His voice, like his face, had lost its individuality. He was holding on to being Benny, but only just.

"What do you want?" Howie asked.

"We've been looking for you."

"Don't go near him," Jo-Beth said. "It's one of the dreams."

"I know," Howie said. "They don't mean us any harm. Do you, Benny?"

"Of course not."

"So show yourselves," Howie said, addressing the whole ring of trees. "I want to see you."

They did as they were instructed, stepping from the corner of the trees on every side. All of them, like Benny, had undergone a change since he'd seen them at the Knapp house, their honed and polished personalities smudged, their dazzling smiles dimmed. They looked more like each other than not, smeared forms of light who held on to the remains of identities only tenuously. The imaginations of the Grovers had conceived them, and shaped them, but once gone from their creator's company they slid towards a plainer condition: that of the light that had emanated from Fletcher's body as he'd died at the Mall. This was his army, his hallucigenia, and Howie didn't need to ask them what they'd come here searching for. Him. He was the rabbit from Fletcher's hat; the conjuror's purest creation. He'd fled before their demands the previous night, but they'd sought him out nevertheless, determined to have him as their leader.

"I know what you want from me," he said. "But I can't supply it. This isn't my war."
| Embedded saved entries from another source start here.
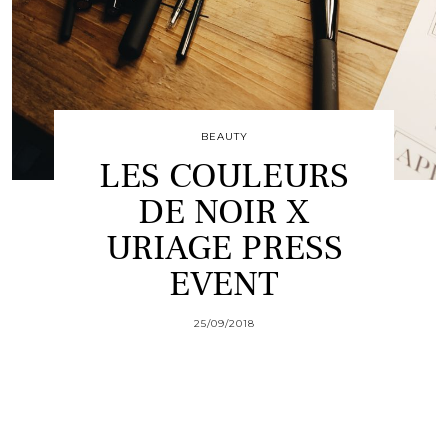
BEAUTY
LES COULEURS
DE NOIR X
URIAGE PRESS
EVENT
25/09/2018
He surveyed the assembly as he spoke, distinguishing faces he'd seen at the Knapp house, despite their decay into light. Cowboys, surgeons, soap-opera queens and game-show hosts. Besides these there were many he hadn't seen at Lois's party. One form of light that had been a werewolf; several that might have been comic-book heroes; several more, four in fact, who had been incarnations of Jesus, two bleeding light from brow, side, hands and feet; another dozen who looked as though they'd stepped from an X-rated movie, their bodies wet with come and sweat. There was a balloon man, colored scarlet; and Tarzan; and Krazy Kat. And mingled with these identifiable deities, others who'd been private imaginings, called, he guessed, from the wish-list of those Fletcher's light had touched. Lost spouses, whose passing no other lover could replace; a face seen on a street whom their dreamers had never had the nerve to approach. All of them, real or unreal, bland or Technicolored, touchstones. The true stuff of worship. There was something undeniably moving about their existence. But he and Jo-Beth had been passionate in their desire to stay apart from this war; to preserve what was between them from taint or harm. That ambition hadn't changed.